La exclusión social no es un problema de nuestra sociedad sino la consecuencia perversa de nuestra manera de entenderla y construirla. No es sólo un problema que afecte a un determinado número de población, sino que el origen del problema está en el conjunto de la sociedad y, de manera relevante, en quienes tienen la capacidad de administrar los recursos que generamos. Se diseñan planes de desarrollo económico, sociocultural, de viviendas, infraestructuras, etcétera, con el objetivo de alcanzar un grado de bienestar alto. Y cuando aquel se consigue, resulta habitual iniciar planes especiales de inserción, rentas mínimas, de empleo, de erradicación del chabolismo, como si de repente nos hubiéramos dado cuenta de que hemos dejado a una parte de nuestra sociedad fuera del bienestar general. Y empezamos a hablar de integrar lo que anteriormente hemos excluido. No debiera ser así, pero así es y ahora toca corregirlo.

> _Ejercicio A_
Según el fragmento sobre la exclusión social, ¿dónde se encuentra el origen del problema?
El fragmento sobre la exclusión social no guarda relación alguna con el listado.

(Entradas guardadas)
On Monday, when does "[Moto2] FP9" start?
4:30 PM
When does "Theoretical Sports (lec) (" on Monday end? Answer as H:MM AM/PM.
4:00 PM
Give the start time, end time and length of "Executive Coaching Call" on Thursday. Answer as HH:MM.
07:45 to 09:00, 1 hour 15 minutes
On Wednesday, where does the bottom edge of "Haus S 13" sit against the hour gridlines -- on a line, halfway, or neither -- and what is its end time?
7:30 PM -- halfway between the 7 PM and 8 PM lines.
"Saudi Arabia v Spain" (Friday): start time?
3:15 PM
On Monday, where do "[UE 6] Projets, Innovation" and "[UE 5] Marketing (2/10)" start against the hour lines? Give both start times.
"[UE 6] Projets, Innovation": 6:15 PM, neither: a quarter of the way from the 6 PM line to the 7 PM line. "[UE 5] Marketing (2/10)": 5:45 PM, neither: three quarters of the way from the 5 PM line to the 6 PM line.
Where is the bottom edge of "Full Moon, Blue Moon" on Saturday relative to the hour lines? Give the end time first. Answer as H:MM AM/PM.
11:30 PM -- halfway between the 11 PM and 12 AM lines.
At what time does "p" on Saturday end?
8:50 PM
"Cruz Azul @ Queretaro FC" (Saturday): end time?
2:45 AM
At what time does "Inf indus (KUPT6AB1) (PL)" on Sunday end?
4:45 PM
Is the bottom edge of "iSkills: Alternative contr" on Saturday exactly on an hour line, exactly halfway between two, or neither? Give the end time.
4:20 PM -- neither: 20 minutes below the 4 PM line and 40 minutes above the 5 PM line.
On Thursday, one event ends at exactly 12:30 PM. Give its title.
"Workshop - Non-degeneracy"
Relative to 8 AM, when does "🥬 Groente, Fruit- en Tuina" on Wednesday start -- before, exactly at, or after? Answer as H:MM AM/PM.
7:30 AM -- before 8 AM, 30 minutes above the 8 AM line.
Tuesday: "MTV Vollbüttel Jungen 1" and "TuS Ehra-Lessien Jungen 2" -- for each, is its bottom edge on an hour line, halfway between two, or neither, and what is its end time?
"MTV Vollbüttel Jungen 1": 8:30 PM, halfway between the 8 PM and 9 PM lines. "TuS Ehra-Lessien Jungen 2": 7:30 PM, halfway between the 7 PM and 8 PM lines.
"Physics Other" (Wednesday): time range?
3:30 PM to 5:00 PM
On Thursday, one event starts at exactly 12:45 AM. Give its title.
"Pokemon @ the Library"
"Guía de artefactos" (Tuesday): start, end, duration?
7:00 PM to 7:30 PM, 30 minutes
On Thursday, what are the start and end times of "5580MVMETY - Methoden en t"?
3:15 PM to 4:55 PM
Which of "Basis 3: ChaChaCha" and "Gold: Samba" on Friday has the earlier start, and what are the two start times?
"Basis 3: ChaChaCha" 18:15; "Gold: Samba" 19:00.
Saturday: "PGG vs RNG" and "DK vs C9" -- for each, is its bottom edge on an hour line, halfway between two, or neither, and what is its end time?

> _Ejercicio B_
Pase a una lista numerada las líneas del listado, comenzando por la que contiene "end? Answer as H:MM AM/PM." y terminando con la que contiene "11:30 PM -- halfway", ambas incluidas, y omita las líneas en blanco.

> _Respuesta correcta A_
En el conjunto de la sociedad y, de manera relevante, en quienes tienen la capacidad de administrar los recursos que generamos.

> _Respuesta correcta B_
1. When does "Theoretical Sports (lec) (" on Monday end? Answer as H:MM AM/PM.
2. 4:00 PM
3. Give the start time, end time and length of "Executive Coaching Call" on Thursday. Answer as HH:MM.
4. 07:45 to 09:00, 1 hour 15 minutes
5. On Wednesday, where does the bottom edge of "Haus S 13" sit against the hour gridlines -- on a line, halfway, or neither -- and what is its end time?
6. 7:30 PM -- halfway between the 7 PM and 8 PM lines.
7. "Saudi Arabia v Spain" (Friday): start time?
8. 3:15 PM
9. On Monday, where do "[UE 6] Projets, Innovation" and "[UE 5] Marketing (2/10)" start against the hour lines? Give both start times.
10. "[UE 6] Projets, Innovation": 6:15 PM, neither: a quarter of the way from the 6 PM line to the 7 PM line. "[UE 5] Marketing (2/10)": 5:45 PM, neither: three quarters of the way from the 5 PM line to the 6 PM line.
11. Where is the bottom edge of "Full Moon, Blue Moon" on Saturday relative to the hour lines? Give the end time first. Answer as H:MM AM/PM.
12. 11:30 PM -- halfway between the 11 PM and 12 AM lines.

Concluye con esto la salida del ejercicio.